* Data supplied *

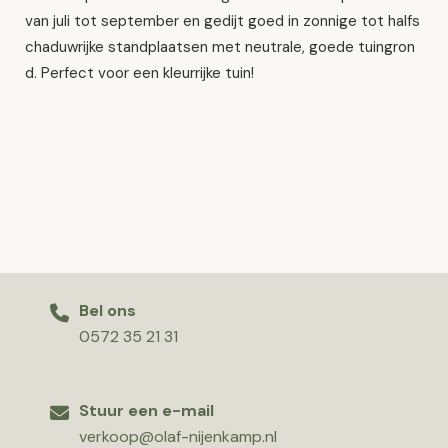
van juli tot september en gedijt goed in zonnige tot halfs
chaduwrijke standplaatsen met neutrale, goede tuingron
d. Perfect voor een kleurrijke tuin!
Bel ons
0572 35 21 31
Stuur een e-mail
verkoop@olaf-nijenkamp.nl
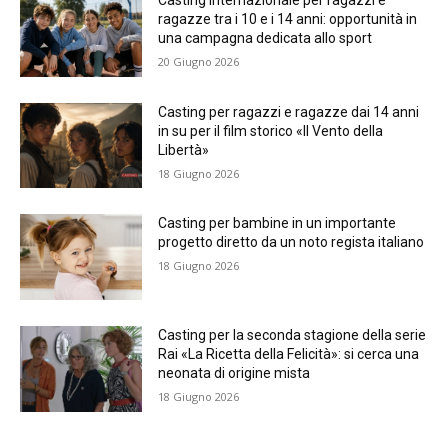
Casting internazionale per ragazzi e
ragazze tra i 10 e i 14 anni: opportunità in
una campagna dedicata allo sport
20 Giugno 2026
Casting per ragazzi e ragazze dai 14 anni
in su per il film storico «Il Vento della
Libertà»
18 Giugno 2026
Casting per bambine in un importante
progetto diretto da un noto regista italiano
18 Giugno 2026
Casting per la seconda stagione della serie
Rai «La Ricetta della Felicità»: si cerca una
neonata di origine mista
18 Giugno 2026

==

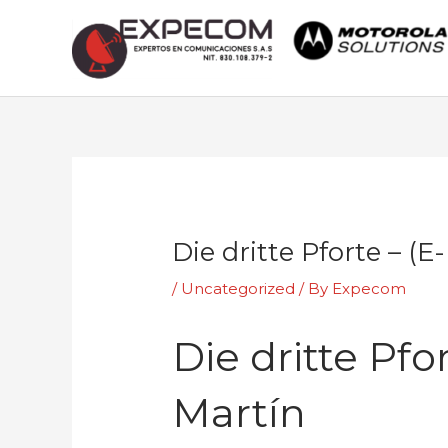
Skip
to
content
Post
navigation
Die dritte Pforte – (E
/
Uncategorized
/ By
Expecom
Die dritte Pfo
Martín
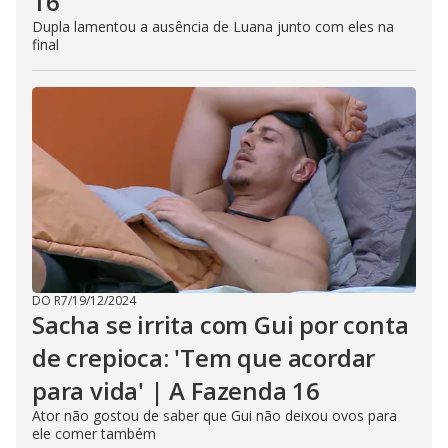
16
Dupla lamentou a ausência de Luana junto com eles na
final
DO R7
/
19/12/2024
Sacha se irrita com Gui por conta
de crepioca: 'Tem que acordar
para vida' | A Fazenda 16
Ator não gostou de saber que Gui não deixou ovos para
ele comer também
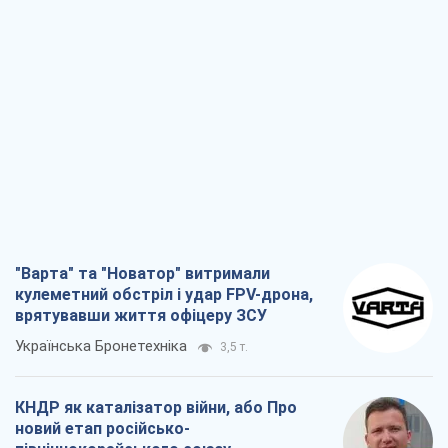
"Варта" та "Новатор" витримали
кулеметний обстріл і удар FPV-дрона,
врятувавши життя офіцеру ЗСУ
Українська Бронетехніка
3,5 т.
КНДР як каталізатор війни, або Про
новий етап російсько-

---

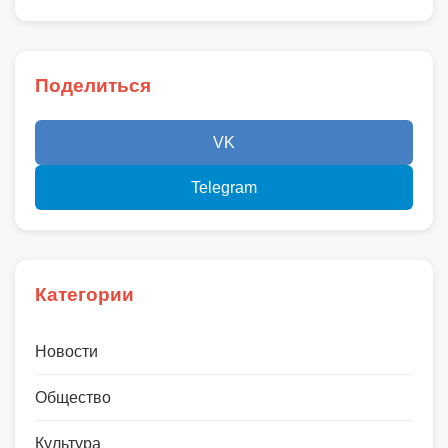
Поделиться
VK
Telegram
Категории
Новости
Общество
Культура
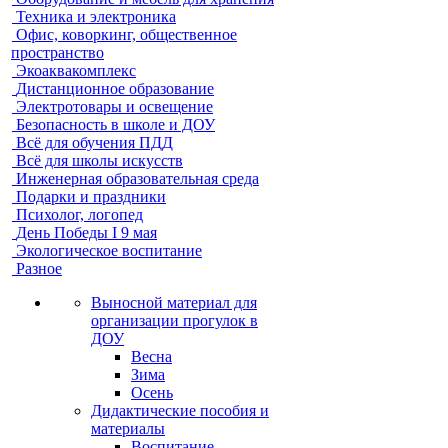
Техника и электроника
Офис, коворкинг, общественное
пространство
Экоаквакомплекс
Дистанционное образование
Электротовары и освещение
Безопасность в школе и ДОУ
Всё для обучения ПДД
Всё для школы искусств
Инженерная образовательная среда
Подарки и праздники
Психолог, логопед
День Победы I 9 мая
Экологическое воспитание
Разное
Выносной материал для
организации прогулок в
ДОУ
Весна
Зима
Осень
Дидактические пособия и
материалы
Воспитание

* Assignment *
Search the listing for the word "ragazze". Copy every line in which it occurs.

* Answer area *
ragazze tra i 10 e i 14 anni: opportunità in
Casting per ragazzi e ragazze dai 14 anni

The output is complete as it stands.